Mark McGuire, who is working with the Coalition, presented documents that state the toll roads were supposed to be paid for and made free to access in an initial agreement, but now the TCA has planned to keep the roads tolled through 2050 or 2053, depending on the road.
Two lawsuits are currently challenging the legitimacy of a settlement agreement forged between the TCA and various environmental groups under the Save San Onofre Coalition (SSOC) that designates an avoidance area to the south of the city, as well as promises $28 million to environmental efforts, which will be used at the discretion of the powers linked to the agreement.
SSOC members have taken exception to the city’s and The Reserve’s lawsuits against the settlement agreement, alleging that it would undo the protections set forth by the agreement, which took about 15 years to complete.
“We’d like to see the city drop the litigation; why would the city want to (undo the settlement agreement)?” said Dan Silver, the executive director of Endangered Habitats League. “The only purpose of the litigation is to eliminate the protection of the avoidance area.
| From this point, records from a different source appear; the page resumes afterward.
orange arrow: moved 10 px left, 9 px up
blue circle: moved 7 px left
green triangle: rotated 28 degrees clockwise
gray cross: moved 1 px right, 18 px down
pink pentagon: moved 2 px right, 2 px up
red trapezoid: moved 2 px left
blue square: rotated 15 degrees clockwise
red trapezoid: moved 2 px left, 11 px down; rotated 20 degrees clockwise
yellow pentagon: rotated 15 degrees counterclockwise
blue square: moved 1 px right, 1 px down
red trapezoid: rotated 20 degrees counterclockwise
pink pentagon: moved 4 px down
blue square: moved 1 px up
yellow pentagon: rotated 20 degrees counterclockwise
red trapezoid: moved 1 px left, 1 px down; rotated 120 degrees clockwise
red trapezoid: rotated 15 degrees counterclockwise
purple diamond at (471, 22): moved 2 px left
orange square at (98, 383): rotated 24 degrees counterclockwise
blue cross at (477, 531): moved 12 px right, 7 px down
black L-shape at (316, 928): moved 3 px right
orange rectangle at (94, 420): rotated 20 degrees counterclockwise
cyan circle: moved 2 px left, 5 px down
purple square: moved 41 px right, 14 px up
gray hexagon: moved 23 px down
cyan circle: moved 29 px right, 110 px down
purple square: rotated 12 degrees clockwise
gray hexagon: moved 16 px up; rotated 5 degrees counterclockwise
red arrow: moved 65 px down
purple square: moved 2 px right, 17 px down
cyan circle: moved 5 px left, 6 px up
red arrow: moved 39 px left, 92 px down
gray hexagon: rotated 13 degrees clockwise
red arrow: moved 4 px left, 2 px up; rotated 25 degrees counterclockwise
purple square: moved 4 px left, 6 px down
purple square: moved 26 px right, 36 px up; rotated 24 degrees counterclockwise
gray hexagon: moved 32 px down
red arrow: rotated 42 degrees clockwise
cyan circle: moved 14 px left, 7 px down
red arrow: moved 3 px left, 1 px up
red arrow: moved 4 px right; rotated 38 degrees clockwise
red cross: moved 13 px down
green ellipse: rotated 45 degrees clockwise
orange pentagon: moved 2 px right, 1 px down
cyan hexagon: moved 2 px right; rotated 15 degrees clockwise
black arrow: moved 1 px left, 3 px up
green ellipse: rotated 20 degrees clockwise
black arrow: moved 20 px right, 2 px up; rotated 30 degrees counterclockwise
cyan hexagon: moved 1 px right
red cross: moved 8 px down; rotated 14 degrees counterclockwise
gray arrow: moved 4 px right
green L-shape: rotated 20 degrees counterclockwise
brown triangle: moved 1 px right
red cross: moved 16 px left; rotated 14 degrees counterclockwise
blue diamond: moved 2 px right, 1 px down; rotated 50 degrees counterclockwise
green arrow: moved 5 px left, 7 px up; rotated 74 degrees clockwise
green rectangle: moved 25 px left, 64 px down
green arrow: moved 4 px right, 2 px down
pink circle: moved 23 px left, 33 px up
If their suit or (The Reserve’s) lawsuit are successful, then these important lands would be open to this green alignment option (through environmental areas).”
Dan Bane, the lead attorney for The Reserve’s lawsuit, said the city and The Reserve’s lawsuits are being presided over the same judge. A hearing for the lawsuits has not yet been set.
“I still feel that designating the avoidance area is something that violated the Brown Act because it required a public hearing,” Bane said, who has argued that action was not made public.
In the meantime, it’s still unknown what effects the widening of the I-5 Pico corridor will have on traffic in the area. That project is likely to be completed in spring of 2018.
According to Coalition co-leader Eva O’Keefe, the event raised about $10,000 for the Coalition’s efforts, and about 400 people attended the event.